Case 2, infinite division

This one is actually more important, consider the following case:

val a = 1.toBigDecimal()
val b = a / 3

The result of that division is mathematically 0.333... repeating to infinity, and we cannot really calculate that or represent it in memory. Because we are in unlimited precision mode we are claiming to the user that we will return a correct result no matter what are the operands. So to handle these situations we use the same approach as in case 1, we expand the precision of dividend by using the aforementioned formula and execute the division, in this case it would look like this

100000000 / 3 = 33333333 with remainder 1

And that remainder is telling us that we are in a situation where we cannot guarantee that the operation is going to end in finite time, so we throw an exception and ask the user to specify the decimal mode to his own satisfaction, here is the snippet that does that:

if (divRem.remainder != BigInteger.ZERO) {
                throw ArithmeticException("Non-terminating result of division operation " +
                        "(i.e. 1/3 = 0.3333... library needs to know when to stop and how to round up at that point). " +
                        "Specify decimalPrecision inside your decimal mode.")
            }
skolson commented 3 years ago

Cool. I was thinking of precision as number of "significant digits" in the mantissa, irrespective of how the mantissa got calculated, and in the BigDecimal, the trailing zeroes are not significant (unlike BigInteger or any operations on the significand BigDecimal owns). I'm guessing other people could make the same assumption, so this might be an ongoing source of questions :-)

But since precision can do this, I'll come up with a different way to detect loss of precision during narrow operations

ionspin commented 3 years ago

That is a good point and I agree, I'll clarify that in the development wiki.

skolson commented 3 years ago

Oops, didn't get to this today, and am gonna be gone for a while, will do a pull request in a couple weeks.

ionspin commented 3 years ago

No rush, I'll have a crack at it next weekend in I get some free time.

skolson commented 3 years ago

Hey, I'm back from my trip and later today will get up to speed with the work you've done. Thanks!!

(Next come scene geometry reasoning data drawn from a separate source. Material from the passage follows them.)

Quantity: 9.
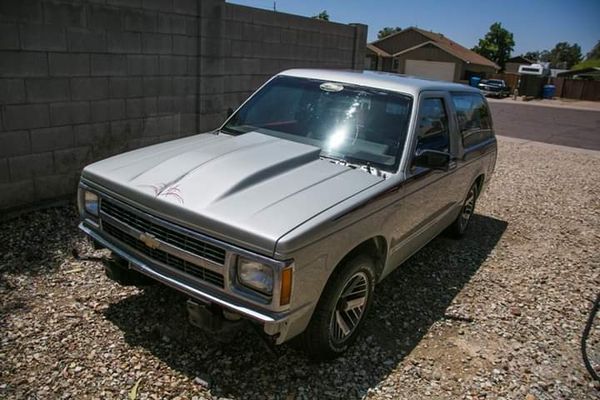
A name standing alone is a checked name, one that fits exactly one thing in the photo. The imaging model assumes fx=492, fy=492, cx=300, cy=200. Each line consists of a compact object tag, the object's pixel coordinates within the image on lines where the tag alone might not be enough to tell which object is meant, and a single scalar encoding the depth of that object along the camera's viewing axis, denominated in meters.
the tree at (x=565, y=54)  120.81
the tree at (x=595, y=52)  99.30
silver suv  2.69
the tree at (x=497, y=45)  71.88
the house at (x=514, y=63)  71.38
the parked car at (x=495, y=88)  37.66
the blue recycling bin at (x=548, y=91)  41.09
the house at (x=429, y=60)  45.28
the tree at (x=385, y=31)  96.98
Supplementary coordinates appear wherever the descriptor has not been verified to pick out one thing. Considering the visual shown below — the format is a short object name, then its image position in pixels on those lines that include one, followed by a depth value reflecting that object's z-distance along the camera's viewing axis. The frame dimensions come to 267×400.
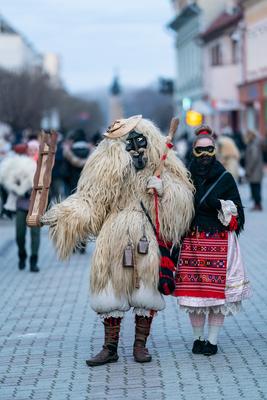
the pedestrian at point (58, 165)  21.44
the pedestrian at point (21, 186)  14.80
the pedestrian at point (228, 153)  24.28
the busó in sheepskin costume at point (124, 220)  8.44
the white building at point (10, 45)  115.72
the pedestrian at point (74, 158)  18.05
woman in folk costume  8.59
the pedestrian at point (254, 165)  24.64
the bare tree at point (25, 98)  56.84
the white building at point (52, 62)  187.70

ionspin commented 3 years ago

Hey Steven, welcome back! I've added the check if the number can be exactly represented by converting the significand to IEEE 754 binary format. Then I count the number of bits in the resulting number and fail if it's more than 23 for float or 53 for double.

I think that that will not cover all the cases though. I am fairly certain that we need to add another check for integer precision, because looking at the wiki article here https://en.wikipedia.org/wiki/Single-precision_floating-point_format at the bottom it refers to integer precision, and currently we don't actually check that at all.

Also I found out that MIN_VALUE for both double and float, actually cannot be represented in binary format, but that's not immediately apparent because toString does rounding for automatically. You can see it discussed here https://stackoverflow.com/a/12128867/196263

For example MIN_VALUE for float is not 1.4E-45, but 1.40129846432481707092372958328991613128026194187651577175706828388979108268586060148663818836212158203125E-45

On the other hand, when BigDecimal is created from float, it will actually parse floats toString output, so the BigDecimal will be precisely 1.4E45, and when narrowing the test to see if it can be converted to float will fail (because it really can't). So I removed those cases from the tests.

ionspin commented 3 years ago

I think that that will not cover all the cases though. I am fairly certain that we need to add another check for integer precision, because looking at the wiki article here https://en.wikipedia.org/wiki/Single-precision_floating-point_format at the bottom it refers to integer precision, and currently we don't actually check that at all.

Although on other hand, maybe the current check with bit counting actually covers that as well, I'll need to add some test cases to check for that.